**Your assignment:**
Could you return all of the data exactly as given?

**Dataset extract:**

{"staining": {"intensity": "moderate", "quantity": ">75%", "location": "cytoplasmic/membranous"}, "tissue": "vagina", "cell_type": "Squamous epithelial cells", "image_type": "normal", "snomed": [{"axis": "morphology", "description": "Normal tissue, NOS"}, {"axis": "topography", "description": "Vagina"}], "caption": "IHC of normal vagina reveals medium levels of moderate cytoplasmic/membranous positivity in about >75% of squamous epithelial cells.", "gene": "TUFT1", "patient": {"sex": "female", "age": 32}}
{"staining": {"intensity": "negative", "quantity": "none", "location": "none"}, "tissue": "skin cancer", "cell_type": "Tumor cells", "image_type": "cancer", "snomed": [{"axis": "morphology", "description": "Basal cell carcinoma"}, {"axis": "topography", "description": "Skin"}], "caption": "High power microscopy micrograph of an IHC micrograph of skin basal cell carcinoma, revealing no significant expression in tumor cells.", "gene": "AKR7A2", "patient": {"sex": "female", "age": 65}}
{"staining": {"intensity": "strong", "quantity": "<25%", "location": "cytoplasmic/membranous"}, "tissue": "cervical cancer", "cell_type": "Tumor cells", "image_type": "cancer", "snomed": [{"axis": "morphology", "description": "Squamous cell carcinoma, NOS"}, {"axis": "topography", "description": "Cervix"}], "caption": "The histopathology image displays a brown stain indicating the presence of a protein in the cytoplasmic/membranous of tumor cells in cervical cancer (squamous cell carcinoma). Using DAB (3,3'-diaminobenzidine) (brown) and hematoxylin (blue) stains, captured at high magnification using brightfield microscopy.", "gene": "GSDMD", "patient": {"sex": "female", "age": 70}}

**Result for this exercise:**
{"staining": {"intensity": "moderate", "quantity": ">75%", "location": "cytoplasmic/membranous"}, "tissue": "vagina", "cell_type": "Squamous epithelial cells", "image_type": "normal", "snomed": [{"axis": "morphology", "description": "Normal tissue, NOS"}, {"axis": "topography", "description": "Vagina"}], "caption": "IHC of normal vagina reveals medium levels of moderate cytoplasmic/membranous positivity in about >75% of squamous epithelial cells.", "gene": "TUFT1", "patient": {"sex": "female", "age": 32}}
{"staining": {"intensity": "negative", "quantity": "none", "location": "none"}, "tissue": "skin cancer", "cell_type": "Tumor cells", "image_type": "cancer", "snomed": [{"axis": "morphology", "description": "Basal cell carcinoma"}, {"axis": "topography", "description": "Skin"}], "caption": "High power microscopy micrograph of an IHC micrograph of skin basal cell carcinoma, revealing no significant expression in tumor cells.", "gene": "AKR7A2", "patient": {"sex": "female", "age": 65}}
{"staining": {"intensity": "strong", "quantity": "<25%", "location": "cytoplasmic/membranous"}, "tissue": "cervical cancer", "cell_type": "Tumor cells", "image_type": "cancer", "snomed": [{"axis": "morphology", "description": "Squamous cell carcinoma, NOS"}, {"axis": "topography", "description": "Cervix"}], "caption": "The histopathology image displays a brown stain indicating the presence of a protein in the cytoplasmic/membranous of tumor cells in cervical cancer (squamous cell carcinoma). Using DAB (3,3'-diaminobenzidine) (brown) and hematoxylin (blue) stains, captured at high magnification using brightfield microscopy.", "gene": "GSDMD", "patient": {"sex": "female", "age": 70}}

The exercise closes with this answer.